Fonds COVID-19 au Sénégal : le grand déballage judiciaire a commencé

Par Alioune Dieng – Journaliste d’investigation

Dakar, 16 avril 2025

Ce qui n’était encore qu’un rapport d’audit en 2022 est devenu aujourd’hui un vaste chantier judiciaire. La gestion des fonds Force-COVID-19, estimés à plus de 1 000 milliards de francs CFA, refait surface dans l’actualité sénégalaise, et cette fois, les poursuites se précisent, les arrestations s’enchaînent, et la pression citoyenne ne faiblit pas.

I – Un fonds d’urgence historique, une opportunité historique de malversations

En mars 2020, face à l’arrivée brutale de la pandémie, le gouvernement sénégalais avait mis en place le Fonds de riposte et de solidarité contre les effets de la COVID-19. Ce fonds devait permettre de financer l’achat d’équipements médicaux, la distribution de vivres, l’appui aux ménages et le soutien aux entreprises. À l’époque, la nation faisait bloc, et les citoyens, confinés, espéraient un élan de solidarité.

Mais très vite, des alertes émanent de la société civile, des bénéficiaires et de certains élus : retards, livraisons incomplètes, bénéficiaires fictifs, surfacturations suspectes. Les interrogations deviennent soupçons, puis accusations.

II – Le rapport de la Cour des comptes : l’étincelle qui a tout déclenché

En décembre 2022, la Cour des comptes publie un rapport explosif. Le document révèle de nombreuses irrégularités financières, estimées à plus de 30 milliards de FCFA. En voici quelques exemples :

  • 2,7 milliards FCFA de surfacturation de riz au ministère du Développement communautaire ;
  • Des entreprises sans expériences, créées quelques mois plus tôt, ont bénéficié de marchés publics ;
  • Des dépenses injustifiées : achat de matériel médical sans preuves de réception, factures douteuses, etc.

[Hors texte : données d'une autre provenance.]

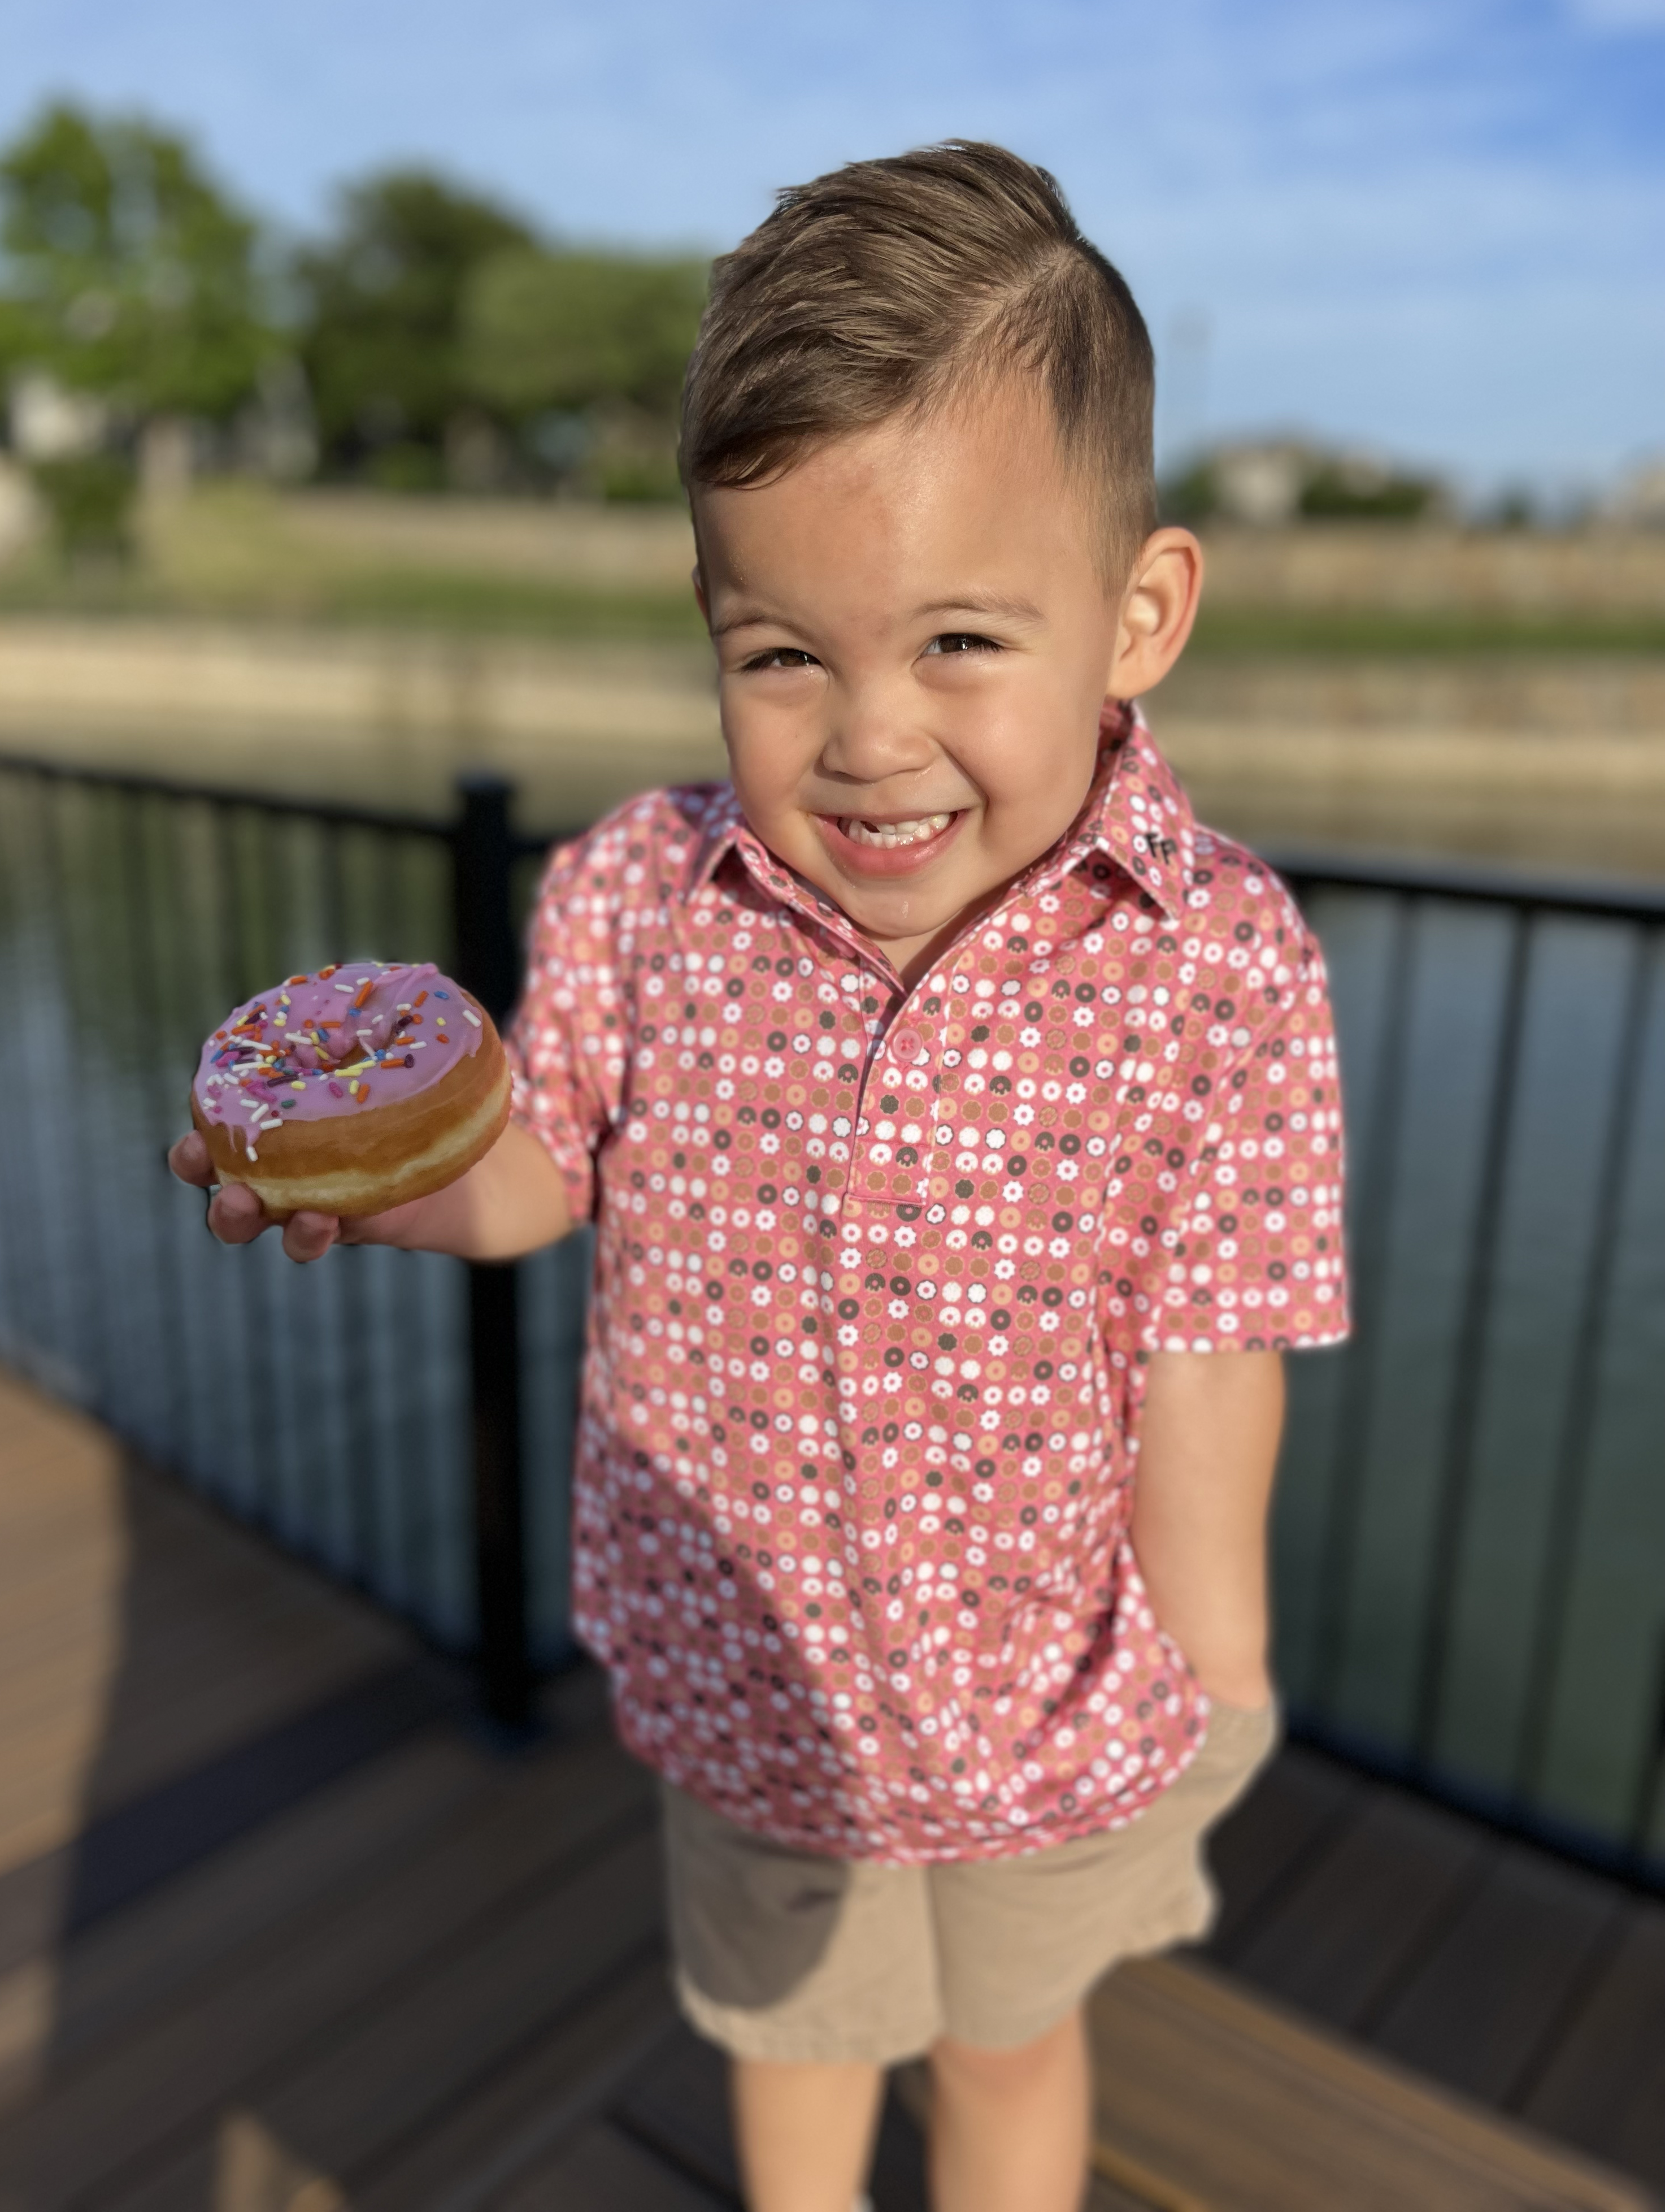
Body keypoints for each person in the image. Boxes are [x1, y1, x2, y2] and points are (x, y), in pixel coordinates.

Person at [171, 141, 1348, 2212]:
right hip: (748, 1685)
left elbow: (1216, 1347)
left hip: (1053, 1705)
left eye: (963, 641)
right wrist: (404, 1186)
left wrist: (1226, 1660)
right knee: (793, 2064)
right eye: (783, 653)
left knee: (1012, 2055)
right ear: (710, 621)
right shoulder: (640, 885)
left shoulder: (1224, 959)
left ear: (1140, 613)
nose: (868, 739)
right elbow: (546, 1167)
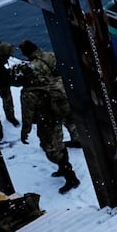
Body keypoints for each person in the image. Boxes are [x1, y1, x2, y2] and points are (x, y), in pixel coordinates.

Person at [12, 60, 81, 195]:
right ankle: (64, 168)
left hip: (46, 123)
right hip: (55, 118)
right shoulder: (44, 81)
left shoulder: (28, 93)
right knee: (59, 145)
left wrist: (25, 131)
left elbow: (27, 115)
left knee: (51, 150)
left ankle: (71, 177)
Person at [18, 40, 77, 146]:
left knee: (57, 118)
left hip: (53, 95)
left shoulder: (33, 66)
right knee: (69, 117)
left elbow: (41, 85)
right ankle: (77, 137)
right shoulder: (51, 55)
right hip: (64, 89)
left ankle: (56, 146)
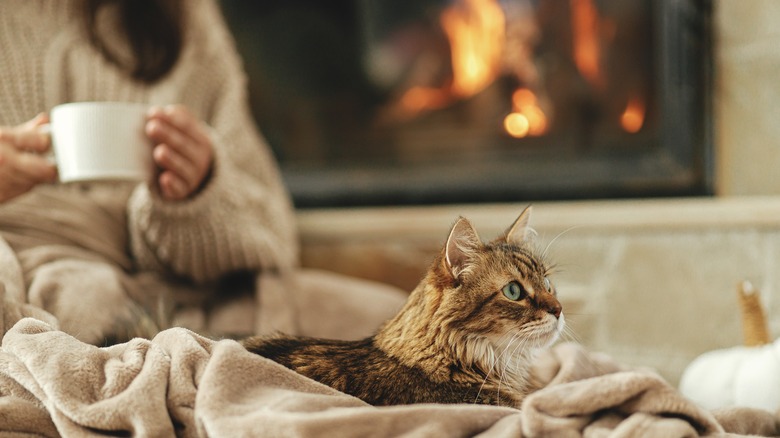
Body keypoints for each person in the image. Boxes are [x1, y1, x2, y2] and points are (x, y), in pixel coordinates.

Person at [0, 0, 406, 344]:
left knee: (396, 319)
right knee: (87, 305)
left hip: (175, 289)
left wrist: (198, 189)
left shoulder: (184, 15)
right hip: (27, 275)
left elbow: (272, 231)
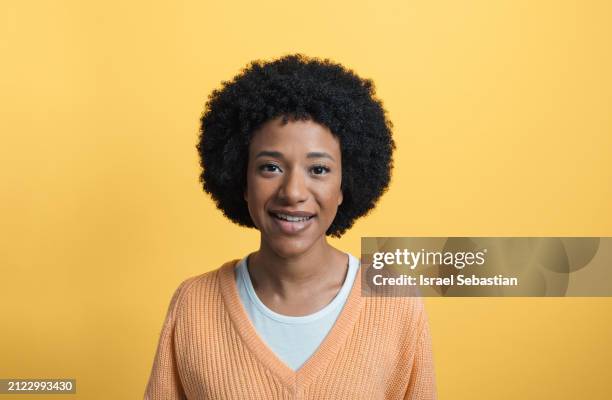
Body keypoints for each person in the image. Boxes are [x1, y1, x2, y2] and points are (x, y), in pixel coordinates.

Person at [144, 54, 436, 399]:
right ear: (241, 178)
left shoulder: (395, 300)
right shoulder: (194, 304)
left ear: (346, 185)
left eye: (319, 170)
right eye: (270, 167)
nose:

III – Le temps de la justice : des arrestations retentissantes

En avril 2025, les choses s’accélèrent. La section de recherches de la gendarmerie mène plusieurs interpellations. Sont notamment cités :

  • Mamadou Ngom Niang, ancien DAGE du ministère des Sports ;
  • Mouhamadou Sène, ex-DAGE du ministère de la Jeunesse ;
  • Baba Hamdy Diawara, artiste et entrepreneur culturel ;
  • Abdoul Aziz Mbaye, communicateur traditionnel.

Tous sont poursuivis pour escroquerie sur les deniers publics, détournement de fonds, faux et usage de faux.

IV – Le cas des anciens ministres : vers la Haute Cour de justice ?

L’Assemblée nationale examine la possibilité de poursuites contre deux anciens ministres :

  • Mansour Faye, ex-ministre du Développement communautaire ;
  • Abdoulaye Diouf Sarr, ex-ministre de la Santé.

La commission des Lois pourrait autoriser leur traduction devant la Haute Cour de justice.

V – Une demande de vérité et de justice qui traverse toutes les couches de la société

Dans les marchés, les taxis, les foyers, le sujet est omniprésent. Des collectifs comme “Sunu milliards du rées” réclament justice, transparence et restitution. La société sénégalaise est unanime : il faut tourner la page de l’impunité.

VI – La nouvelle équipe gouvernementale sous pression

Le président Bassirou Diomaye Faye et le Premier ministre Ousmane Sonko ont promis une gouvernance de rupture. Une cellule judiciaire spéciale anticorruption est en cours de création pour accompagner cette volonté.

Conclusion : Vers une nouvelle culture de la redevabilité ?

Au-delà du scandale, le Sénégal se trouve à un carrefour historique : réinventer sa gouvernance et restaurer la confiance entre citoyens et institutions. Le peuple attend la vérité. Et des comptes.